Not really into supplementation? Grab yourself some chia seeds and throw them in your shake porridge or whatever you think wouldn’t taste mental. To make enough DHA from ALA (bear with me), you’ll need roughly 3-3.5 tablespoons to meet your 150-300mg recommended requirement.
The metallic one: Iron
There are a few theories around that plant-based iron isn’t as absorbable as animal-based, or heme iron available in possibly carcinogenic iron. One way to try and mitigate this theory is by making sure you eat vitamin C alongside irony foods.

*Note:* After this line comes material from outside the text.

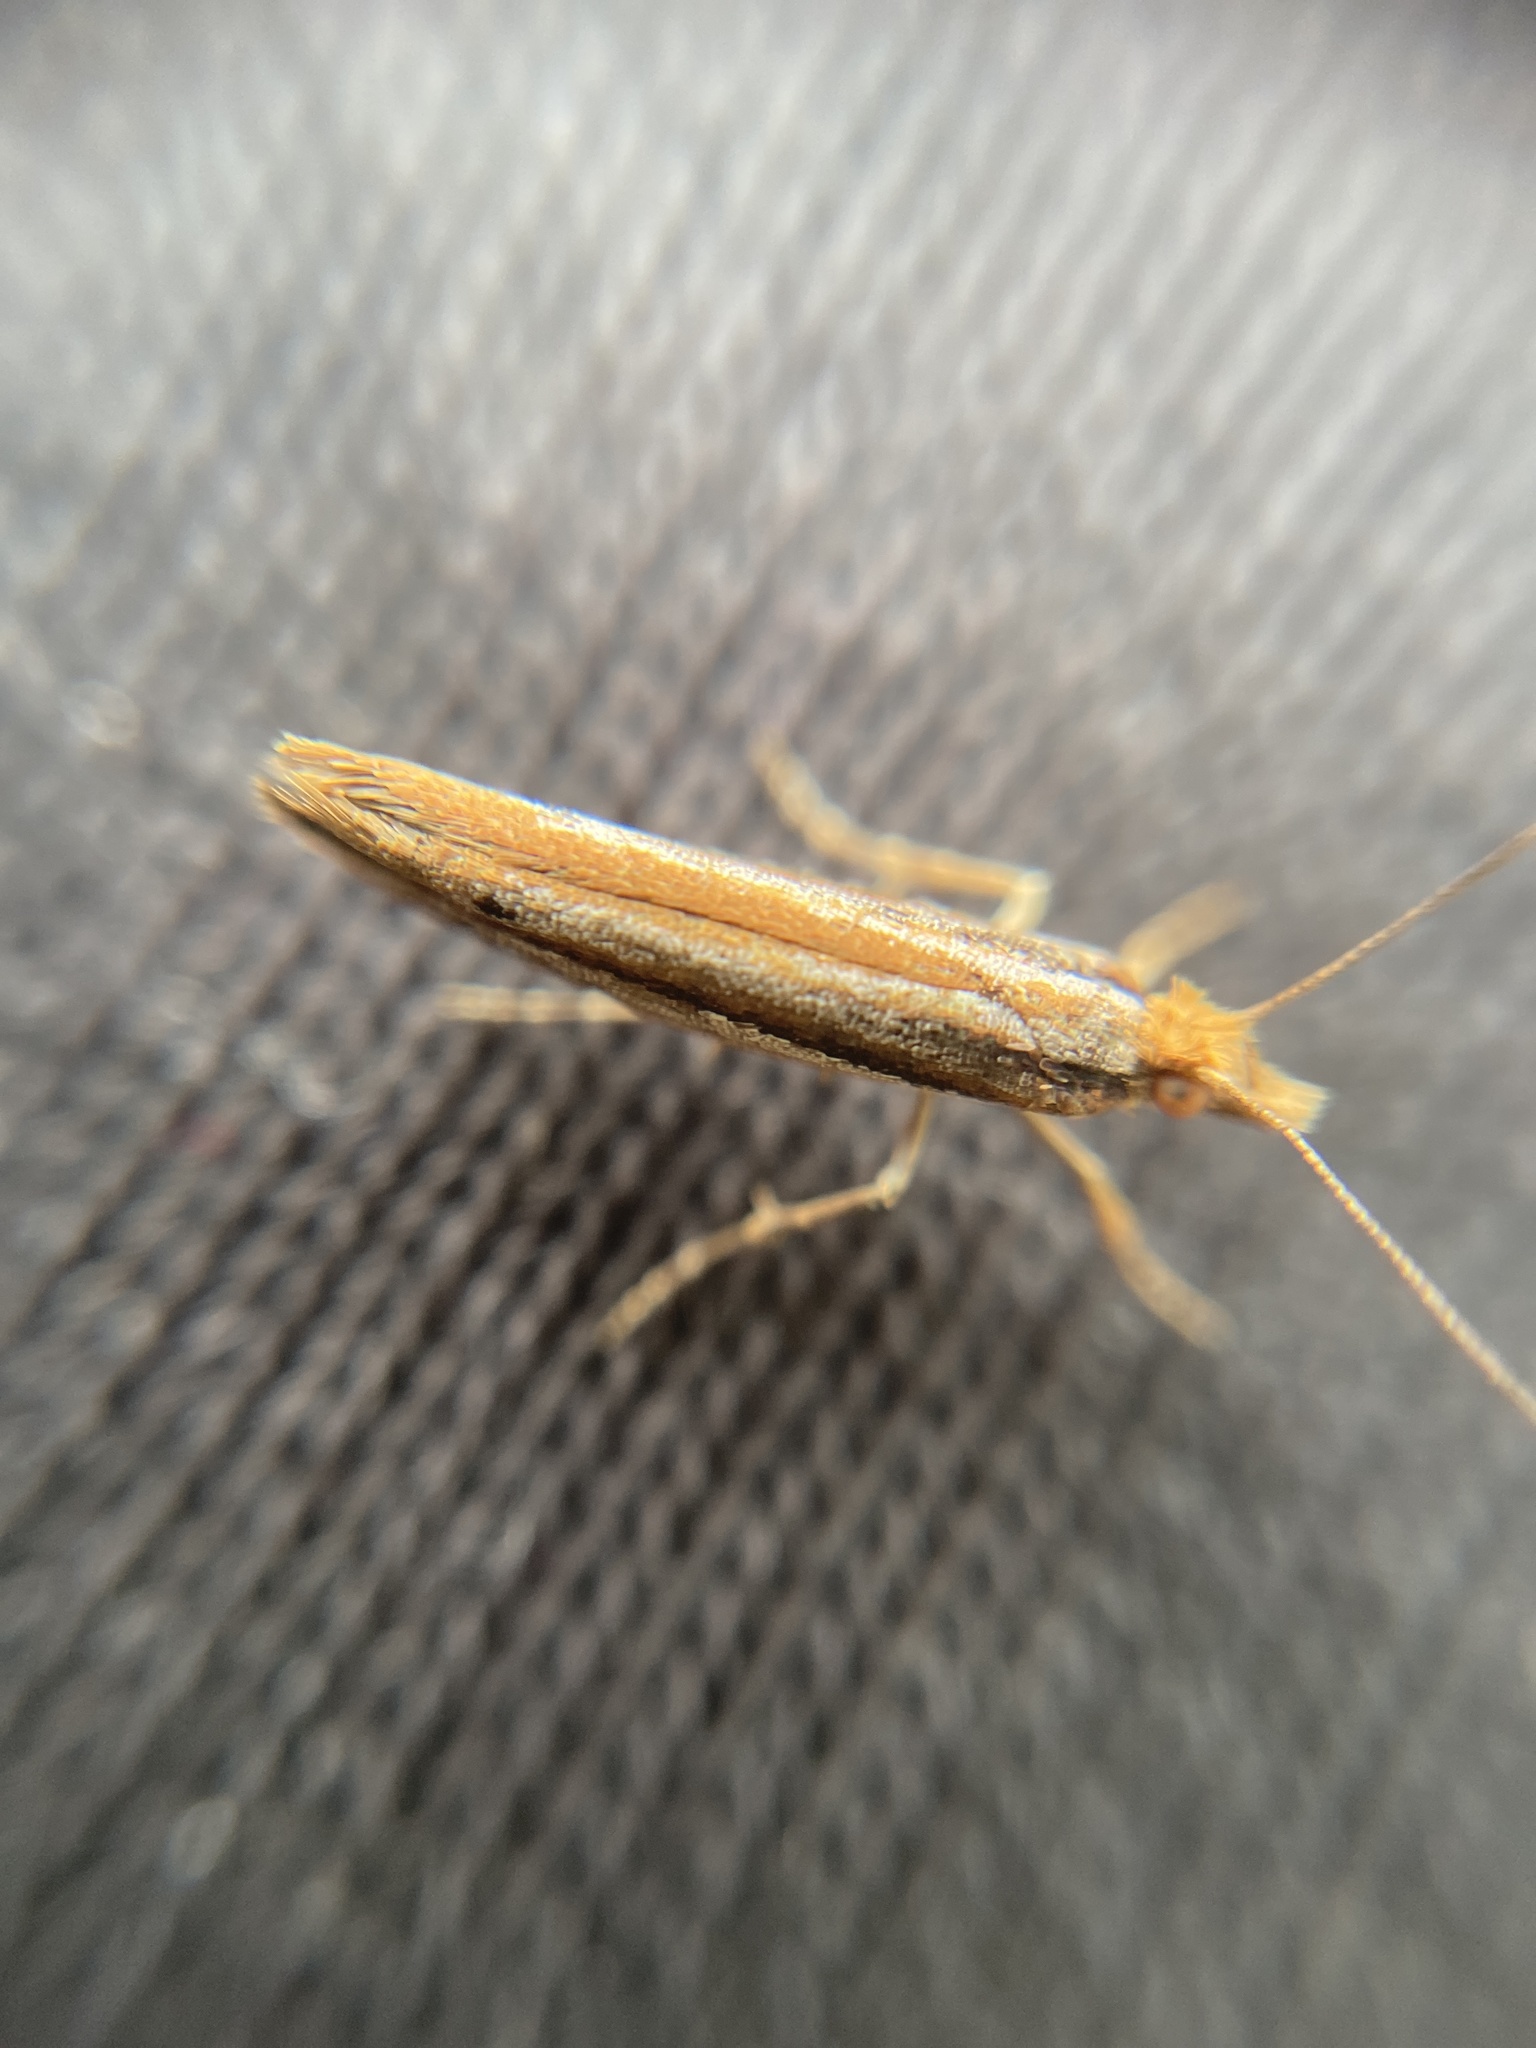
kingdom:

This can increase the bioavailability of the plant iron such as a little squeeze of lemon on your dark leafy greens to get some extra iron. To give you some perspective, one cup of black beans on average is 50% of your daily requirements for Iron. And one cup of spinach is 80%.
The sunny one: Vitamin D
For some of us, this wonderful vitamin is less of an issue depending on where you live. If you get a lot of sunlight, you’re golden. If you’re like us here in Amsterdam, you might have to make more of an effort to get enough.
One way could be to get your hands on mushrooms that are exposed to UV light. As they could be as effective as vitamin D supplements. These are quite easy to spot as they do actually look like they’ve been in the sun with a nice tan. Just make sure you check the label when you’re shopping.
The boney one: Calcium
When ditching dairy products, this one can come up as a scary prospect that you’re not going to get enough in your plant-based diet. It’s quite confusing for how much you actually need, as some recommendations range from 300-800 mg of calcium is required to prevent osteoporosis.

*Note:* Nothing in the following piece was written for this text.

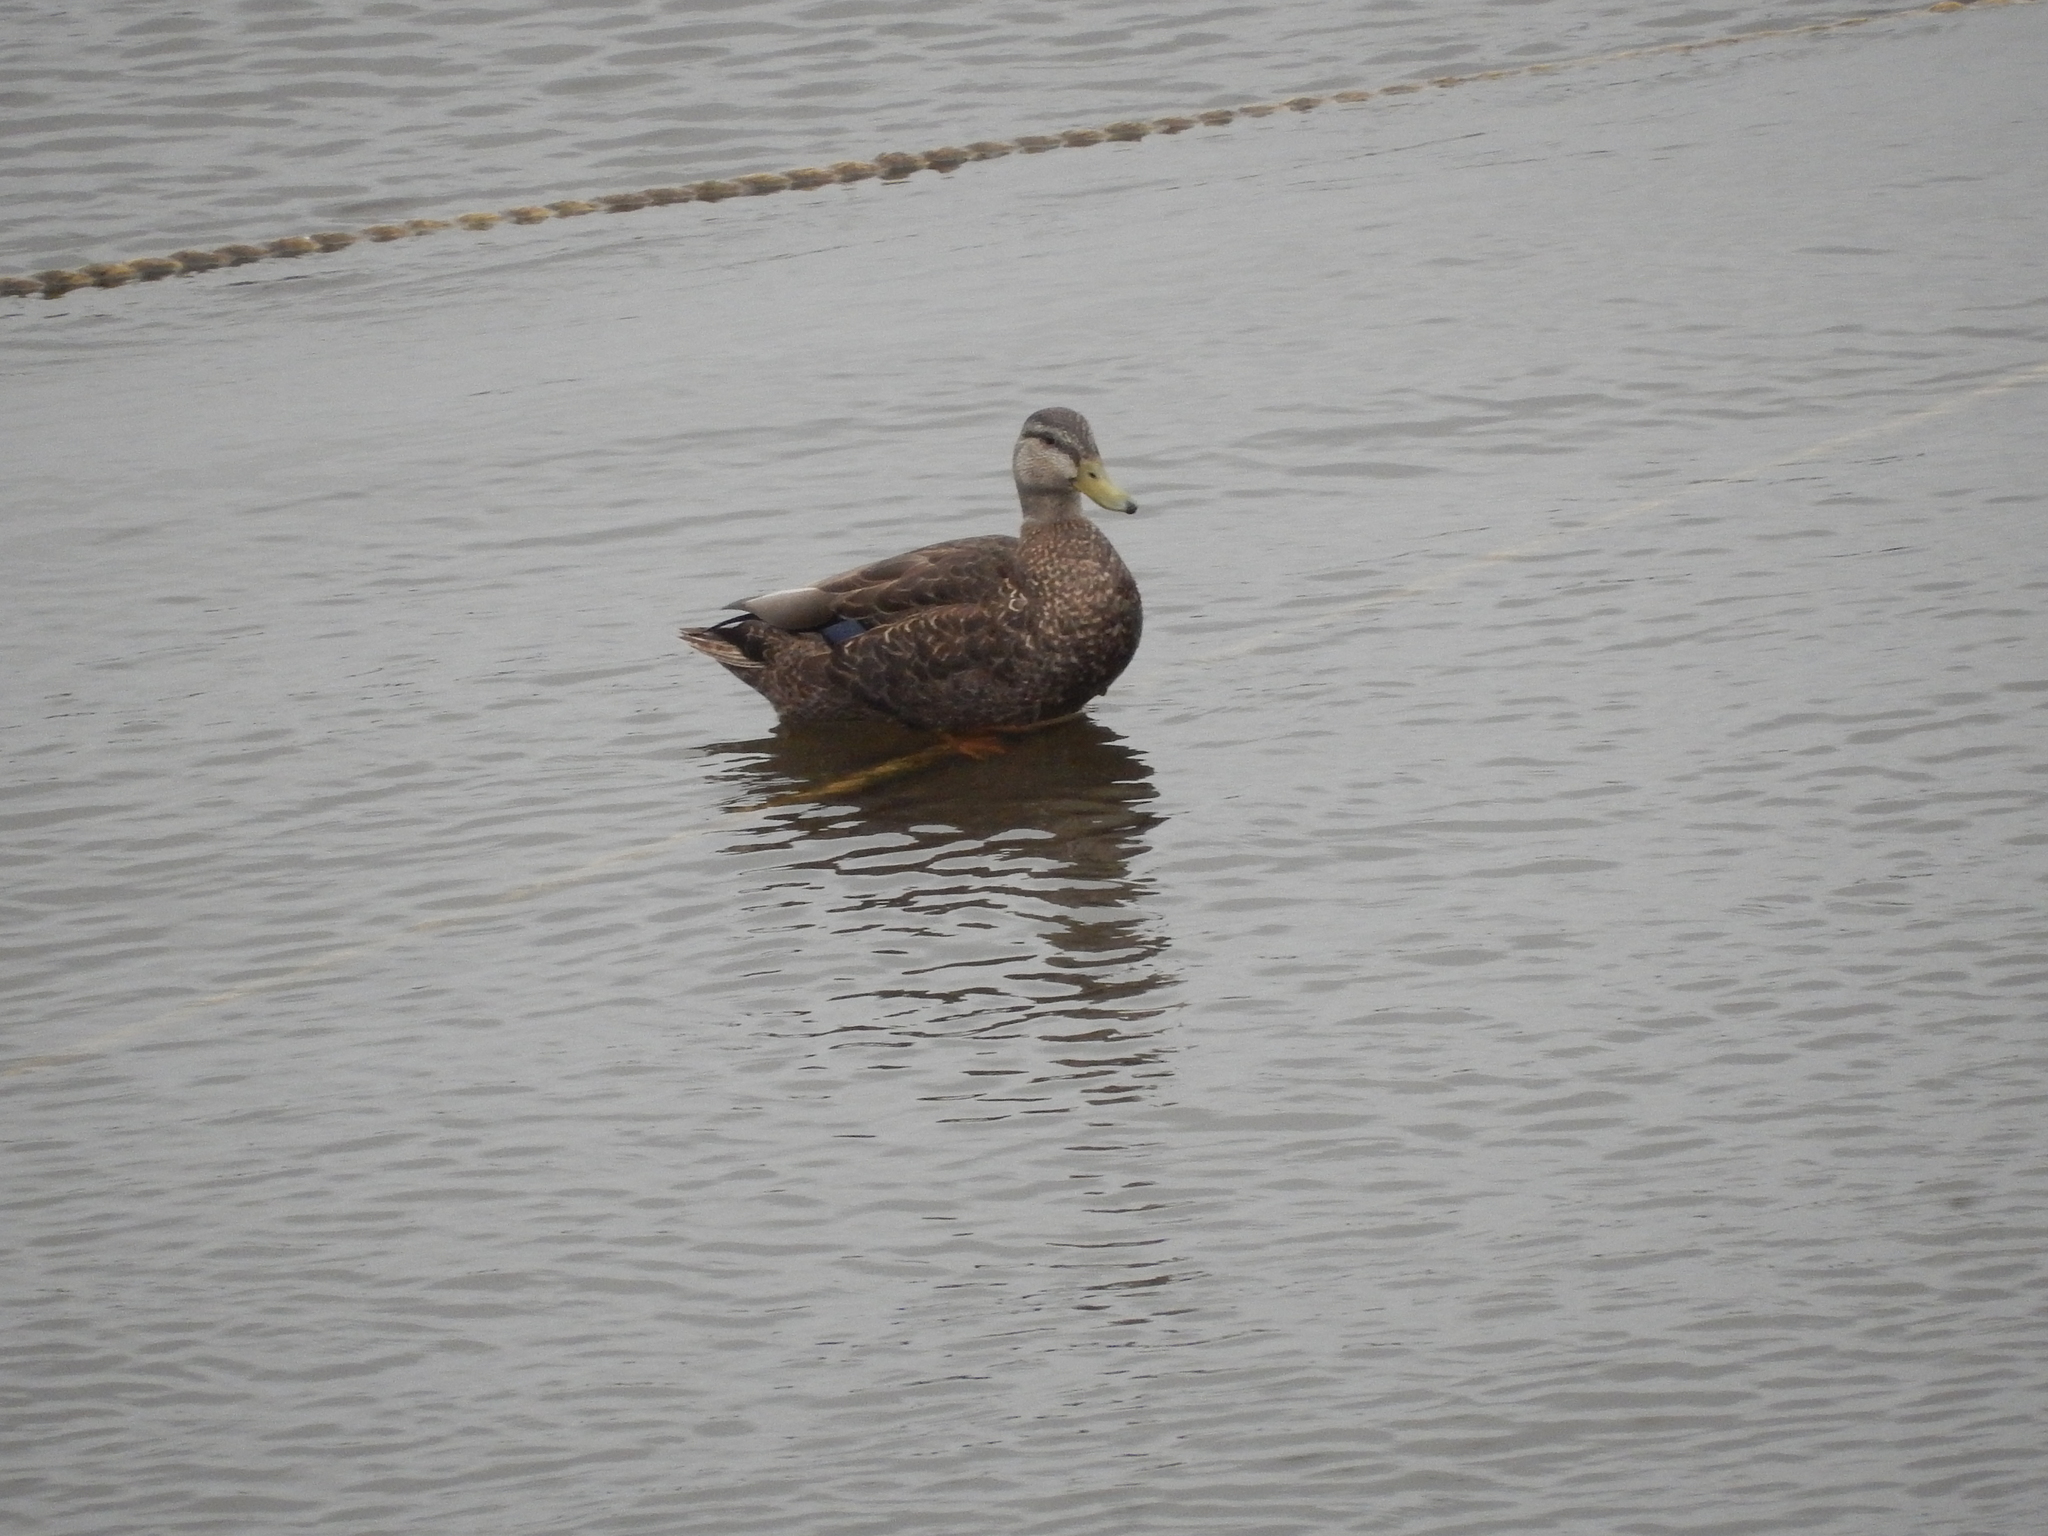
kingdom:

The good news is that it’s relatively easy to get to 800 from foods. As an example, one cup of collard greens is around 250 mg. And with good news comes some not so good. As now it may actually be a negative to take a Calcium supplement as the can spike Calcium blood levels and clot your blood.
Testing the waters
Whatever your diet, it’s always good to get a blood test to see where you’re at. You may have a deficiency, you may not. At least by getting a test, you can see what you may need to focus on. Just make sure you eat enough calories, get a good source of B12, DHA and vitamin C, and get your face in the sun for some vitamin D.
Set aside your worries as a smart plant-based diet can clear your worries of eating cholesterol, eating heavy metals and plastic in fish, and hormones in dairy. Plus, you’ll enjoy a lower risk of diabetes, obesity, hypertension and all those self-mitigating diet-producing diseases. All while lowering your environmental footprint. Pretty dope.